JoNova 7/1/2020
Welcome to the Clean Green Future. Demand for rechargeable car batteries is predicted to rise 700% in the next four years. But even at current levels, children are already dying in mines in the Congo, and farmers in Chile are being forced off their land.
The UN is now slightly “concerned†about a car battery boom which it helped create.
…a new report from UNCTAD, warns that the raw materials used in electric car batteries, are highly concentrated in a small number of countries, which raises a number of concerns.
…two-thirds of all cobalt production happens in the Democratic Republic of the Congo (DRC).

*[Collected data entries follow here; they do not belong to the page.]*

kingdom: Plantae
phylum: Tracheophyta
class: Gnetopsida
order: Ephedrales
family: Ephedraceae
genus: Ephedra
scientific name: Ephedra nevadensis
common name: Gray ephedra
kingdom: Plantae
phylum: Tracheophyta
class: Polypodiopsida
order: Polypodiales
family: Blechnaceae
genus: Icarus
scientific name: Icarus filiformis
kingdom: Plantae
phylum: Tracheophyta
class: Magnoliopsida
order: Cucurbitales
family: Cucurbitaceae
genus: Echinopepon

According the UN Children’s Fund (UNICEF), about 20 per cent of cobalt supplied from the DRC comes from artisanal mines, where human rights abuses have been reported, and up to 40,000 children work in extremely dangerous conditions in the mines for meagre income.
And in Chile, lithium mining uses nearly 65% of the water in the country’s Salar de Atamaca region, one of the driest desert areas in the world, to pump out brines from drilled wells. This has forced local quinoa farmers and llama herders to migrate and abandon ancestral settlements. It has also contributed to environment degradation, landscape damage and soil contamination, groundwater depletion and pollution.
The UN’s answer, of course, is not to slow the transition, but to project out three shades of hope. They hope people will find some other deposits of cobalt and lithium. They hope people will figure out how to recycle them, and they hope someone will design some batteries that use other materials.
In the meantime, though, little black lives in The Congo matter slightly less than an undetectable temperature change.